A Repeating an HIV test is never a bad idea, and I agree with repeating it.
Now, whereas HIV, in the broad sense, has no symptoms, there is what is called acute retroviral illness. The acute retroviral illness is characterised by fever, enlarged lymph nodes (wax and cannon), sore throat, rash, joint and muscle pain, and headache.
The majority of persons with early HIV infection will be asymptomatic.
In those persons who develop symptoms, the average time from HIV exposure to the development of symptoms is two to four weeks. Of note, incubation periods as long as 10 months have been observed, and this is why repeating an HIV test is a good idea if you are still concerned.
The common oropharyngeal (relating to the mouth) symptoms associated with acute HIV infection include a sore throat and painful mouth ulcers. These ulcers are shallow, with sharp, well-defined edges and a white base surrounded by a thin area of redness.
The white lining of your mouth is suggestive of oral candidiasis and is the opportunistic infection most often seen in persons with later stages of HIV, but may also be related to oral hygiene and may be as a result of particles trapped between your taste buds. (See article of May 13.)
Regarding contracting HIV from oral sex, the answer is yes! HIV, as well as other sexually transmitted infections (STIs), can be contracted from oral sex. Again, this is why it is important to do not only HIV testing, but a complete STI test panel. You can arrange doing both at the same time with your doctor.
Q Dear Doc, can a man get a yeast infection. If so, how will he know he has one?

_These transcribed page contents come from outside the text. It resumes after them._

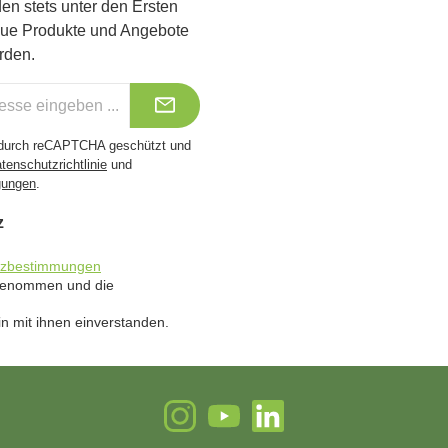
Benutzerdefiniertes Bild 1
Benutzerdefiniertes Bild 2
Benutzerdefiniertes Bild 
en stets unter den Ersten
eue Produkte und Angebote
rden.
t durch reCAPTCHA geschützt und
tenschutzrichtlinie
und
gungen
.
z
tzbestimmungen
 genommen und die
n mit ihnen einverstanden.
Instagram
YouTube
LinkedIn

A Although it is often thought of as a female health problem, yes, a man can get a yeast infection. Yeast infections in men occur because the fungus that causes yeast infections (candida) is normally present on the skin, especially moist skin. So uncircumcised men are at greater risk.
When some contributing factor - such as having unprotected sex with a female who has a vaginal yeast infection - causes an overgrowth of candida, infection can result. You can also develop a yeast infection without sexual activity. Poor hygiene can make you vulnerable to a yeast infection, as well as prolonged use of antibiotics, having diabetes or being obese.
It usually appears as small, white spots; redness; or a dry, peeling rash on the penis, accompanied by itching, irritation or burning.
Most male yeast infections are easily treated with antifungal creams and tablets.
If you and your partner both have symptoms of a yeast infection, it's important that you both be treated at the same time to avoid reinfecting each other.